Public health or related research

Learning Objectives:
Analyze the concept of “community engagement” through a historical and cultural framework that recognizes systematic distribution of power and resources. Determine the implications of changing terminology and broadening definitions of “community”. Identify strategies to effectively develop shared meaning and definition of “community engagement” in research that is relevant to their local partnerships.

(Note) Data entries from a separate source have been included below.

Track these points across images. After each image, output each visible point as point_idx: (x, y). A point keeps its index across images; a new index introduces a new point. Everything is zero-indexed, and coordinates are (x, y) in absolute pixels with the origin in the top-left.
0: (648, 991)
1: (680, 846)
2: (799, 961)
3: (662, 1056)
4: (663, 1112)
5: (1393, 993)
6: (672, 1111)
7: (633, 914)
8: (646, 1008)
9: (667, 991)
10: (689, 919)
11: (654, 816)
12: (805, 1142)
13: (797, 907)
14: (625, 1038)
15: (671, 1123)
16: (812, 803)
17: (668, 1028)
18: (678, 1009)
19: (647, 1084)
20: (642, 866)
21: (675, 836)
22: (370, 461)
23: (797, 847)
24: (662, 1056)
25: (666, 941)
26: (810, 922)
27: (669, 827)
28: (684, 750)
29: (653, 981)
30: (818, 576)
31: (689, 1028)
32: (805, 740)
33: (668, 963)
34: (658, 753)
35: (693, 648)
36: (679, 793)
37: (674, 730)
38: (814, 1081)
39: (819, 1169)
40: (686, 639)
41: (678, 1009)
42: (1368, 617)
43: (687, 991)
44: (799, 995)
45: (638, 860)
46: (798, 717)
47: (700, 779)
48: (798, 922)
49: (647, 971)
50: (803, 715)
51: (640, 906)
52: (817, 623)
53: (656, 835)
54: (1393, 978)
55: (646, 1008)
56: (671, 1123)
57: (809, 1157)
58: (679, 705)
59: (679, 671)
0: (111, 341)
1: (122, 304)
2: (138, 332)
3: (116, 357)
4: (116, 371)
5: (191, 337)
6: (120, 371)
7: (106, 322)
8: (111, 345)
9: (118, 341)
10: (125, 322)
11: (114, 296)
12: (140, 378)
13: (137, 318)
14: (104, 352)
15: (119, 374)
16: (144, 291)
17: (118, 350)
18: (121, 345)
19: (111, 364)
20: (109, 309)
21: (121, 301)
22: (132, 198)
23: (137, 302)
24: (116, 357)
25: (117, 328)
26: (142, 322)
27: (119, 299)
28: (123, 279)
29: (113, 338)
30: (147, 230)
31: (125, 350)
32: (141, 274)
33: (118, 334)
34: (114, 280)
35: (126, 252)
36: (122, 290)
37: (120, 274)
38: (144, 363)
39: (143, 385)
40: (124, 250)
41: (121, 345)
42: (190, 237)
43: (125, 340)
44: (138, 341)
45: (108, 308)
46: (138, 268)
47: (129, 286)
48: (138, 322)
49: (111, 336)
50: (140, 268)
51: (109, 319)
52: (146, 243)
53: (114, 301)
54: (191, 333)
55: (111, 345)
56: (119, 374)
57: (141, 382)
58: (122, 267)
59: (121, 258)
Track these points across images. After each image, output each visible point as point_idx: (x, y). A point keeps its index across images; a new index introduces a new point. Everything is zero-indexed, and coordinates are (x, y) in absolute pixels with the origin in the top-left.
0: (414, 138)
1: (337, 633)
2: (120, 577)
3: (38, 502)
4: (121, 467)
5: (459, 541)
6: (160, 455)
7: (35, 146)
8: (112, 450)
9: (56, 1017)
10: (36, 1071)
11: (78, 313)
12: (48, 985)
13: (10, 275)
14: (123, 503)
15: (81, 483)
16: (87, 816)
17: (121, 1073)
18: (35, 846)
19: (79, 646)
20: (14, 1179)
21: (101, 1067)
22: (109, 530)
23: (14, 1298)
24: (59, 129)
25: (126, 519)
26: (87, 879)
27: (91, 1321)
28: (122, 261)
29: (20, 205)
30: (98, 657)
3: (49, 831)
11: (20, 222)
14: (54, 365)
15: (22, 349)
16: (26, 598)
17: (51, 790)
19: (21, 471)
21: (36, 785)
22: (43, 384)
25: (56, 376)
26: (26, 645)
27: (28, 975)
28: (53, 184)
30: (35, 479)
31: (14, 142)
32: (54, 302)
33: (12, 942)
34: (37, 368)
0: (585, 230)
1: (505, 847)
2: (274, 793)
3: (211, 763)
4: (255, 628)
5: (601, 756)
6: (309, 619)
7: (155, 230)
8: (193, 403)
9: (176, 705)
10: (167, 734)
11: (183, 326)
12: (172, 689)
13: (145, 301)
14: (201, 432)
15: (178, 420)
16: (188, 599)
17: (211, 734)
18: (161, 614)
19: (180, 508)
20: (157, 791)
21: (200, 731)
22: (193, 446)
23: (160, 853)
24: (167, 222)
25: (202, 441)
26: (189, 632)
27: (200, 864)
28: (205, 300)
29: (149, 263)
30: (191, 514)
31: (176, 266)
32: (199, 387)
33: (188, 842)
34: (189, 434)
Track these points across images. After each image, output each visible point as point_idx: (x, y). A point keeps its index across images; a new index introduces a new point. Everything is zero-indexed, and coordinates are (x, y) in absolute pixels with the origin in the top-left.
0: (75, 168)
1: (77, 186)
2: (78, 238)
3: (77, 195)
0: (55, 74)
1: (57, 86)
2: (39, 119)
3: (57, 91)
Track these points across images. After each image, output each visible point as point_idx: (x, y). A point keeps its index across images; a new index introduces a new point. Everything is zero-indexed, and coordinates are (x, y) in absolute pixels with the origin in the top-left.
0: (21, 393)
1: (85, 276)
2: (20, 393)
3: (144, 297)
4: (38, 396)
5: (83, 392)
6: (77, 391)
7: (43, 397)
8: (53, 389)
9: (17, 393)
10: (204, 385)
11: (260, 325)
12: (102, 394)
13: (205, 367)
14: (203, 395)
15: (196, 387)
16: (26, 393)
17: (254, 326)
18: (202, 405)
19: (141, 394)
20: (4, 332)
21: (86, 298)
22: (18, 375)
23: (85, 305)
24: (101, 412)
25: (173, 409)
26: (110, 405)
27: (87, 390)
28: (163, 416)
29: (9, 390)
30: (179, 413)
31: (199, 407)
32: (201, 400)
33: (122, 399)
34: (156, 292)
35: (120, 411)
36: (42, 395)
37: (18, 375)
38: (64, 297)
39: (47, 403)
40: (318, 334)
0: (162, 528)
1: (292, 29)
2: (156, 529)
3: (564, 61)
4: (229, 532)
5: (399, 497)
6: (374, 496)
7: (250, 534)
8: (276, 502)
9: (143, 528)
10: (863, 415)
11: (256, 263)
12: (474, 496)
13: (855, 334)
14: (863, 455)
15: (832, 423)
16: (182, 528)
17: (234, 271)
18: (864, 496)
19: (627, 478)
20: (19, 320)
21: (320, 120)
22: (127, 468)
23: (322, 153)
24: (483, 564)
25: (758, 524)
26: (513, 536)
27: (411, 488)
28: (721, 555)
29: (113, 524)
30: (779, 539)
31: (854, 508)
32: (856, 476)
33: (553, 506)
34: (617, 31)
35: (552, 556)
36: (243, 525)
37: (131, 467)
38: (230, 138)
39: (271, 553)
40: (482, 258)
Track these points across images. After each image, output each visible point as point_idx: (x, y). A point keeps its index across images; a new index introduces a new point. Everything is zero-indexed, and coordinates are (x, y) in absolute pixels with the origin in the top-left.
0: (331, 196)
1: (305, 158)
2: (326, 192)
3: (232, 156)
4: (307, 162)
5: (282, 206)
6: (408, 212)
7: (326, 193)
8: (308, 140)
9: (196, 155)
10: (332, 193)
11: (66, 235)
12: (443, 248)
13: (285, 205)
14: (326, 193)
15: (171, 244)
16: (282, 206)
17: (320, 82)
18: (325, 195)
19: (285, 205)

Keyword(s): Community-Based Partnership & Collaboration, Public Health Research

Presenting author's disclosure statement:

Qualified on the content I am responsible for because: I am a staff member for the Michigan Institute Clinical Health Research's Community Engagement Program within the UM-CTSA. I have created and developed a model around the concept of "communities engagement" an outgrowth of our current community engagement model. I am the Clinical Research Associate for MICHR to the Flint, MI community. I am a member of the Community Based Public Health Caucus.
Any relevant financial relationships? No

I agree to comply with the American Public Health Association Conflict of Interest and Commercial Support Guidelines, and to disclose to the participants any off-label or experimental uses of a commercial product or service discussed in my presentation.